Asking Australians to work for longer misses the point, says economist
Treasurer Josh Frydenberg said on Tuesday that Australians would need to work for longer. Photo: AAP
Asking older Australians to work for longer won’t help the economy as there aren’t enough jobs to go around.
That’s the call from leading economist Jim Stanford, who told The New Daily that Treasurer Josh Frydenberg’s push to get Australians working for longer betrayed a misunderstanding of the economic challenges facing the country.
“The problem we have is a shortage of jobs, not a shortage of people to do the jobs,” Dr Stanford said.
“Instead of telling older workers that they should stay in the labour market and work until they’re 70, we should be encouraging them to retire by giving them secure and decent pensions.
“And when they do that, they’ll be helping to make room for young people, who have got skills and energy but can’t find work.”
In an op-ed for The Australian Financial Review, Mr Frydenberg wrote that Australia’s ageing population was an economic time bomb that would “place new demands on our health, aged care and pension systems”.
He said this was partly because the ratio of working-age Australians to people aged over 65 was expected to fall to just 2.7 to 1 over the next four decades.
But Dr Stanford, who is the director of the Centre for Future Work, dismissed the Treasurer’s argument as “tired, misleading rhetoric”.
“His clichéd warning that somehow we’re going to run out of workers because people are getting old – it’s just economically wrong,” Dr Stanford said.
“We have a situation right now in Australia where there’s probably three million Australians who would like to work more than they are – including unemployed, underemployed, and people who haven’t even started looking because they don’t think there are jobs out there.”
The New Daily contacted the Treasurer’s office for comment, but didn’t receive a response.
The motivations behind the policy
According to Dr Stanford, the Treasurer’s “scare campaign” is a misguided attempt to reduce the cost of the aged pension.
He said the government should instead focus on growing the economy and creating jobs, so that it could comfortably cover its citizens’ retirement costs.
“The government and the Reserve Bank have got a responsibility … to use their policy tools to make sure there’s enough spending power in the economy to absorb all those workers [looking for more work], but they’ve been more concerned with other priorities,” Dr Stanford said.
“Frydenberg is going to stand up and pound his chest about balancing the budget.
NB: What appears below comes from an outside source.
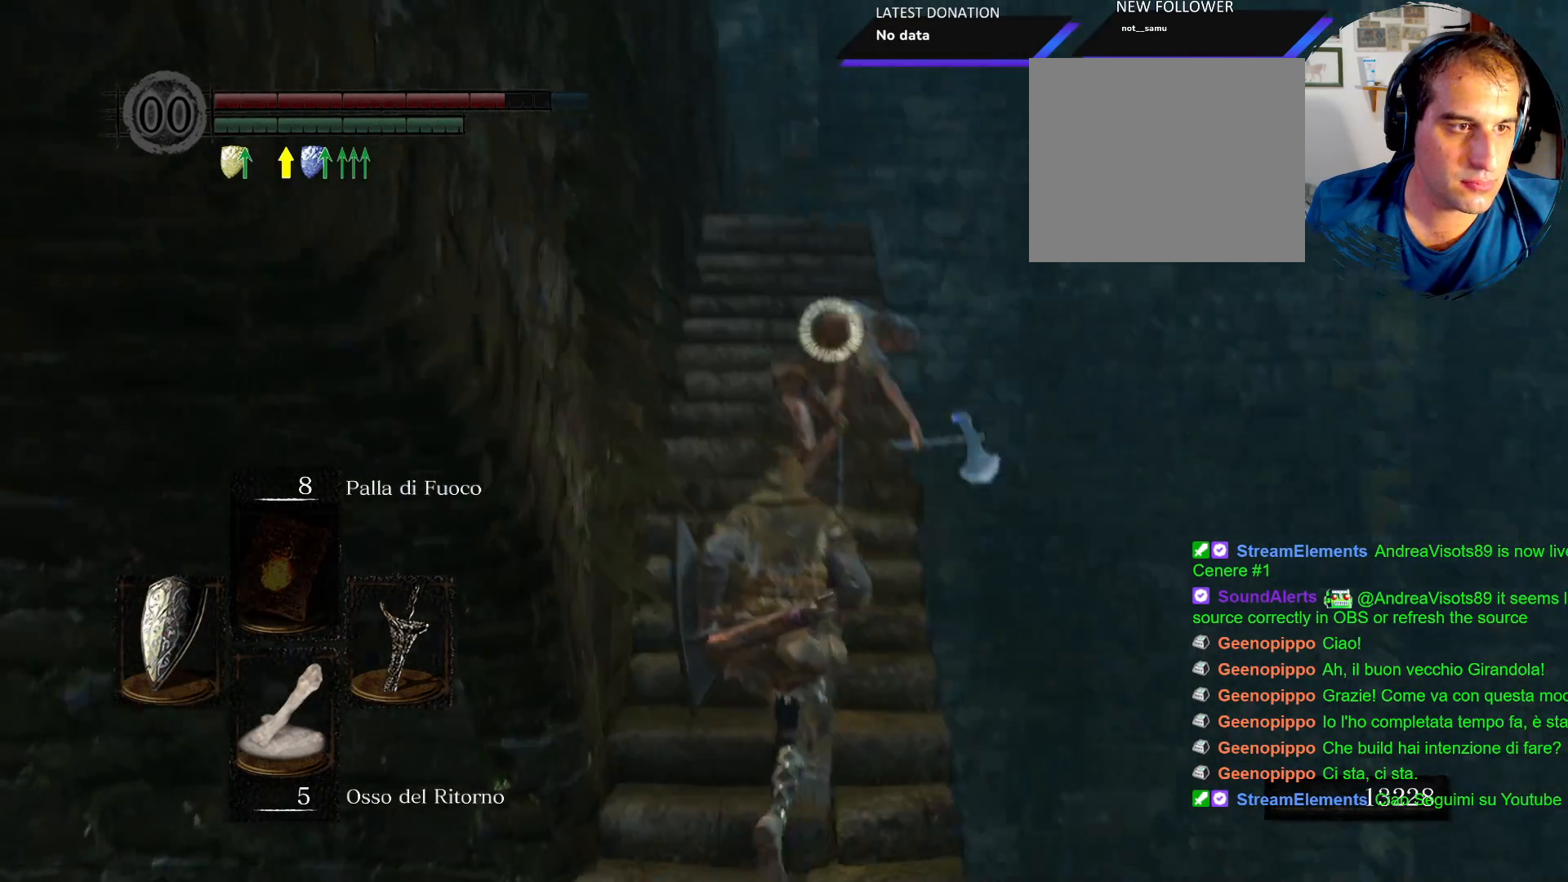
{"dt_ms": 500, "buttons": [], "left_stick": "center", "right_stick": "center", "events": [[350, "left_stick", "center"]]}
“But that budget was balanced at the cost of the hardship of three million Australians, who want to [be working more] and should be working [more].”
The aging population is only a "ticking time bomb" if you lack the skills to have policies that:
. boost workforce participation,
. boost superannuation savings,
. boost wealth & home ownership,
. reform the tax system so older people use their estate to fund their longevity
— Stephen Koukoulas (@TheKouk) November 19, 2019
Callam Pickering, APAC economist with global jobs site Indeed, agreed more jobs are needed.
But he said it made sense for Treasurer Frydenberg to discuss Australia’s ageing population before the demographic shift significantly affected the economy.
Australia’s unemployment rate ticked up to 5.3 per cent in October, after 19,000 jobs were lost from the economy.
And a range of economic indicators suggest the level of unemployment could rise even higher over the next three to six months.
Reversing this trend would require strong jobs growth, Mr Pickering said.
But a rapidly ageing population means Australia might run into labour shortages over the next decade or two.
“We know the impact of ageing on the Australian economy will get larger over time. We have seen that,” Mr Pickering told The New Daily.
“It gets a little bit bigger each and every year – and so it makes sense to recognise the issues early, and then take steps to address them in whatever policies the federal government deems appropriate.”
Mr Pickering said governments would face a tall order in getting Australians to work for longer, though.
While the Australian economy’s gradual transition from physically demanding jobs to desk-based roles has enabled Australians to work for longer, discriminatory hiring practices mean those made redundant in later life usually struggle to find another job.
Older Australians are terrified of losing their jobs in their 50s and 60s because they know how hard it is to get back into the workforce,’’ Mr Pickering said.
“Businesses have become better at employing older people, but I think there still are some ageist issues there – that is, if they have a candidate who is 40 and a candidate who is 55, they’ll inevitably lean to the younger candidate, even if they don’t have the same skills or experience.
“That sort of thinking will need to adjust in coming decades, because if it doesn’t, there’s going to be rising skills shortages and businesses are going to struggle to fill some roles.”